To retrieve drugs targeting proteins in the network, gene names were mapped to UniprotIDs and input into CoVex49,50; followed by the MuST algorithm with default parameters (except including non-seed viral proteins=IGNORE) and the Closeness centrality algorithm with default parameters and result size = 500.

Expression analysis in tumor and normal ovarian samples

For differential expression analysis of tumor vs normal ovarian samples, RSEM_expected counts were downloaded from the TCGA, TARGET, and GTEx dataset from the UCSC Toil RNA-seq Recompute85 available through the Xena Browser86. A total of 88 normal (GTEx) and 419 neoplastic (TCGA) ovarian samples were retained after removing recurrent tumor samples. Counts were subjected to differential expression analysis using DEseq277. Differentially expressed genes were selected with abs(Fold Change) > 1.5 and p-adj < 0.05.

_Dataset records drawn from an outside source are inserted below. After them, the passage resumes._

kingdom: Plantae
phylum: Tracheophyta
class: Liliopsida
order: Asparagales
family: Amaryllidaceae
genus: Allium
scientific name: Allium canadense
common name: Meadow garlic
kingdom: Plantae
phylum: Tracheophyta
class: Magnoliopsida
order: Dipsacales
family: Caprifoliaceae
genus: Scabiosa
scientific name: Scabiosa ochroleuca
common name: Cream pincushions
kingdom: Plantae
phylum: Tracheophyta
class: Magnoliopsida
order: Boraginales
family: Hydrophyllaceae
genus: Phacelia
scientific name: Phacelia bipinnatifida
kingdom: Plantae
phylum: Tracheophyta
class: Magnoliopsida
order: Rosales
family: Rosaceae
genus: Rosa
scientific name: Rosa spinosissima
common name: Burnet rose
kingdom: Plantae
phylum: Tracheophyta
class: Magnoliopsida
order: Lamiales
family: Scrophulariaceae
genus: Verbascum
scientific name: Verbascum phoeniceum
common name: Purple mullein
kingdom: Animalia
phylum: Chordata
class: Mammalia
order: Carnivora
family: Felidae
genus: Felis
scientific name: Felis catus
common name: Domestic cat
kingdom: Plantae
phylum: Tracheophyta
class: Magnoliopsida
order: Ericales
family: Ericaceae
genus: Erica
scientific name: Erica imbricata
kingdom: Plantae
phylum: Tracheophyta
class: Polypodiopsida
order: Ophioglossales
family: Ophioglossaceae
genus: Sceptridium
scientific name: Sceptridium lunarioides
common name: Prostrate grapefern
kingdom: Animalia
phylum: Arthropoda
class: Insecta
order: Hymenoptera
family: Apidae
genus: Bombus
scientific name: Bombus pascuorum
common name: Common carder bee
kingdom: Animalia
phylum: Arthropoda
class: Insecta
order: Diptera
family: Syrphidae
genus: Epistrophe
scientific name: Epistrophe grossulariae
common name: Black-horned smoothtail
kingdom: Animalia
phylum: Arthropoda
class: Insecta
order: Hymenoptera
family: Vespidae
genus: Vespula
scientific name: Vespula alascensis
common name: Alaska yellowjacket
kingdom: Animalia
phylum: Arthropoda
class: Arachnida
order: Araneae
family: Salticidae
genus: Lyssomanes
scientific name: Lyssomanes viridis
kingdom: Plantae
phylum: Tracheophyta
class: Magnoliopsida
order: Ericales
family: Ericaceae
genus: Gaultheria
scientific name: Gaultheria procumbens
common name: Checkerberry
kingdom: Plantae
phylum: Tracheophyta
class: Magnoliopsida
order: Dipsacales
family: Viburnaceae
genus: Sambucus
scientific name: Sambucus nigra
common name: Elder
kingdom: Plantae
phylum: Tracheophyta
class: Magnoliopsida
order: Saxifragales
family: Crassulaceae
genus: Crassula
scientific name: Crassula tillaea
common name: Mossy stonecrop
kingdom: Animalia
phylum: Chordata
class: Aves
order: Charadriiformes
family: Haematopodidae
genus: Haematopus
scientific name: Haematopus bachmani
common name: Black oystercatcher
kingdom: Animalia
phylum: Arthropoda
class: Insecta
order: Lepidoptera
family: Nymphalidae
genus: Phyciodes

For survival analysis, gene expression (RSEM tpm) of the TCGA, TARGET, and GTEx datasets was downloaded from the UCSC Toil RNA-seq Recompute85. A total of 419 neoplastic (TCGA) ovarian samples were retained after removing recurrent tumor samples. Four different outcome labels were used, producing four separate datasets: overall survival (OS, 417 samples), disease-specific survival (DSS, 387 samples), disease-free interval (DFI, 202 samples), and progression-free interval (PFI, 417 samples).

Preprocessing, Kaplan–Meier estimation, Cox proportional hazard model (CPH), and random survival forest (RSF) were applied to all datasets. For the preprocessing, the datasets were checked for high-correlating features (Pearson correlation coefficient >95%), where zero genes showed high correlation, thus all genes were retained. For Kaplan–Meier estimation and CPH Model, the lifelines package87 was used; in particular, for CPH, a five-times repeated fivefold cross-validation was used and the concordance index (c-index) was used as an evaluation metric. RSF analysis was performed with the scikit-survival package88 by splitting the dataset into 80% train and 20% test. On the training set, a randomized hyperparameter search was performed with a five-times repeated fivefold cross-validation and evaluated using the c-index. The hyperparameters of the best-performing model of the randomized search were used to train the actual model on the whole training set, which was evaluated on the 20% unseen test data. Finally, the feature importance of the model was computed.